What to do: Find every line in the records below that contains the string "survey" and copy each of those lines. Case counts, so capital and small letters must match.

*** Material shown ***

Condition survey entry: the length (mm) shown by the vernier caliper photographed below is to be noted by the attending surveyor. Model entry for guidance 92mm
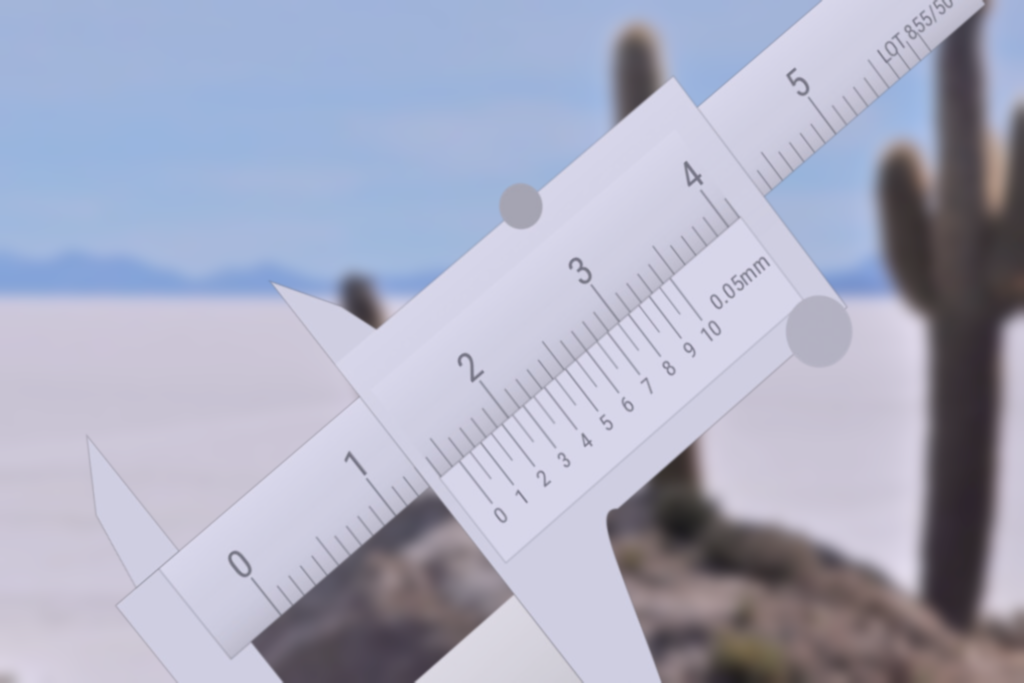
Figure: 15.6mm
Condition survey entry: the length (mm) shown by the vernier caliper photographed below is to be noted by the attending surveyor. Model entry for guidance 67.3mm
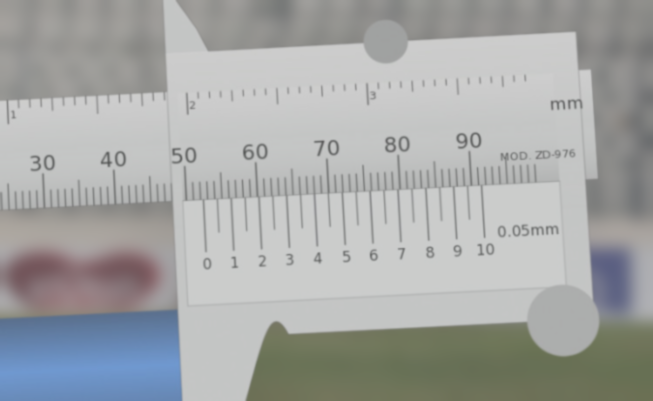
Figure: 52.4mm
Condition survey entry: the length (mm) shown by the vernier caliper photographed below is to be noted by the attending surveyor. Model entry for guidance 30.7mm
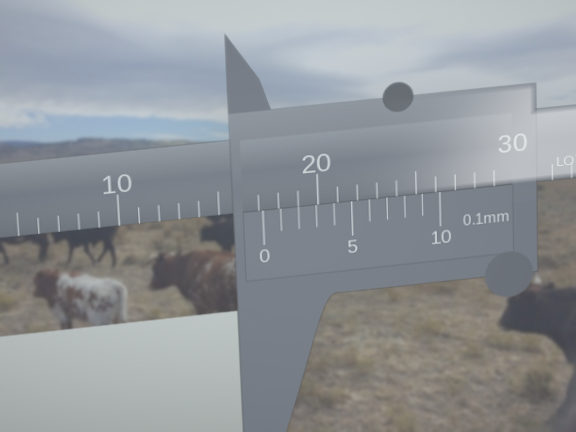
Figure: 17.2mm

*** End of Material shown ***

Written response:
Condition survey entry: the length (mm) shown by the vernier caliper photographed below is to be noted by the attending surveyor. Model entry for guidance 92mm
Condition survey entry: the length (mm) shown by the vernier caliper photographed below is to be noted by the attending surveyor. Model entry for guidance 67.3mm
Condition survey entry: the length (mm) shown by the vernier caliper photographed below is to be noted by the attending surveyor. Model entry for guidance 30.7mm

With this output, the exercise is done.